■ Problems to solve ■
**A.** Please list the name of every function defined in the Python code of the uniform-cost-search text below.
**B.** Extend the uniform-cost-search text below by writing what follows its final sentence.

This problem appears to be an enumeration instance of uniform-cost-search (see for ex. https://en.wikipedia.org/wiki/Dijkstra%27s_algorithm ). Your state-space is defined by the set of current indexes pointing to your sorted arrays. The successor function is an enumeration of possible index increments for every array. For your given example of 5 arrays, the initial state is (0, 0, 0, 0, 0).
There is no goal state check function as we need to go through all possibilities. The result is guaranteed to be sorted if all the input arrays are sorted.
Assuming we have m arrays of length n each, then the complexity of this method is O((n^m).log(n(m-1)).
Here is a sample implementation in python:
from heapq import heappush, heappop
def cost(s, lists):
prod = 1
for ith, x in zip(s, lists):
prod *= x[ith]
return prod
def successor(s, lists):
successors = []
for k, (i, x) in enumerate(zip(s, lists)):
if i < len(x) - 1:
t = list(s)
t[k] += 1
successors.append(tuple(t))
return successors
def sorted_product(initial_state, lists):
fringe = []
explored = set()
heappush(fringe, (-cost(initial_state, lists), initial_state))
while fringe:
best = heappop(fringe)[1]
yield best
for s in successor(best, lists):
if s not in explored:
heappush(fringe, (-cost(s, lists), s))
explored.add(s)
if __name__ == '__main__':
lists = ((0.7, 0.2, 0.1),
(0.6, 0.3, 0.1),
(0.5, 0.25, 0.25),
(0.4, 0.35, 0.25),
(0.35, 0.35, 0.3))
init_state = tuple([0]*len(lists))
for s in sorted_product(init_state, lists):
s_output = [x[i] for i, x in zip(s, lists)]
v = cost(s, lists)
print '%s %s \t%s' % (s, s_output, cost(s, lists))
So, if you have A(A1, ..., An) and B(B1, ..., Bn).

■ Source information ■
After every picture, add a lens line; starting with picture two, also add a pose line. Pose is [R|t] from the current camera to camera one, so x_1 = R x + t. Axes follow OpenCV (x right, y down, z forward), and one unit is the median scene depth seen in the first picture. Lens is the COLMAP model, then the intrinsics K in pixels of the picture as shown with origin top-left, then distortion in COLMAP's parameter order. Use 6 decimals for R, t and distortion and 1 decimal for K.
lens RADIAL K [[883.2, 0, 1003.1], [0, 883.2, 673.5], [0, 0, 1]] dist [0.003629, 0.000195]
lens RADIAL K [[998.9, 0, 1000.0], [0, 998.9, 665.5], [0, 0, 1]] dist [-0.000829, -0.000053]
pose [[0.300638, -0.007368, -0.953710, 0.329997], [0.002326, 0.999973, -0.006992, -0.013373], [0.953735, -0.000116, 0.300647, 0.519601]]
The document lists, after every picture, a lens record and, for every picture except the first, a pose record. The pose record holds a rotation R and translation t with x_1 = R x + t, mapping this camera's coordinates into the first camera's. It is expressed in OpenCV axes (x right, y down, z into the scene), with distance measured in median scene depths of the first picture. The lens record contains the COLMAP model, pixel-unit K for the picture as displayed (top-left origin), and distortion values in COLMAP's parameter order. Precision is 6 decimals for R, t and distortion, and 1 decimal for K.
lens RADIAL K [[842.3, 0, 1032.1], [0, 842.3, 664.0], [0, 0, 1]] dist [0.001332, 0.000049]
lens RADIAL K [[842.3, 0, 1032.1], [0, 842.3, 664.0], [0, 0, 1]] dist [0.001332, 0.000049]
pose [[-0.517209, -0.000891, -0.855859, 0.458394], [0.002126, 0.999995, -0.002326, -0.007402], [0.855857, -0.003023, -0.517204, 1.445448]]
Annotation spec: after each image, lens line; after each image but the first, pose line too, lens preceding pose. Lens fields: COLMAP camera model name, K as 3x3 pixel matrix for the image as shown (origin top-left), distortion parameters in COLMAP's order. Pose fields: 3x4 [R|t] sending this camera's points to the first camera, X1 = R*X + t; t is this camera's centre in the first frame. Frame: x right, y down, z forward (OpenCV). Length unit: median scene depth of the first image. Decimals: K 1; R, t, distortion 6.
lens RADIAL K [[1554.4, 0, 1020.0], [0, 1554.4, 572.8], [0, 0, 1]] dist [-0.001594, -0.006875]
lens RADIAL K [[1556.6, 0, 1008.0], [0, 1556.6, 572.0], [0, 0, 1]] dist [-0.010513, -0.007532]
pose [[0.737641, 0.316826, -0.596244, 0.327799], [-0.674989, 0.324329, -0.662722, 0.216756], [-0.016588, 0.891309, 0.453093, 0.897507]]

■ Answers to the exercise ■
**A.** cost, successor, sorted_product

**B.**
A < B if and only if
A1 * ... * An < B1 * ... * Bn
I'm assuming that every value is positive, because if we allow negatives, then:
(-50, -100, 1) > (1, 2, 3)
as -50 * (-100) * 1 = 5000 > 6 = 1 * 2 * 3
Even without negative values, the problem is still rather complex. You need a solution which would include a data structure, which would have a depth of k. If (A1, ..., Ak) < (B1, ..., Bk), then we can assume that on other dimensions, a combination of (A1, ..., Ak, ... An) is probably smaller than a combination of (B1, ..., Bk, ..., Bn). As a result, wherever this is not true, the case beats the probability, so those would be the exceptions of the rule. The data-structure should hold:
k
the first k elements of A and B respectively
description of the exceptions from the rule
For any of such exceptions, there might be a combination of (C1, ..., Ck) which is bigger than (B1, ..., Bk), but the bigger combination of (C1, ..., Ck) might still have combinations using values of further dimensions where exceptions of the rule of (A1, ..., Ak) < (C1, ..., Ck) might be still present.
So, if you already know that (A1, ..., Ak) < (B1, ..., Bk), then first you have to check whether there are exceptions by finding the first l dimensions where upon choosing the biggest possible values for A and the smallest possible values for B. If such l exists, then you should find where the exception starts (which dimension, which index). This would describe the exception. When you find an exception, you know that the combination of (A1, ..., Ak, ..., Al) > (B1, ..., Bk, ..., Bl), so here the rule is that A is bigger than B and an exception would be present when B becomes bigger than A.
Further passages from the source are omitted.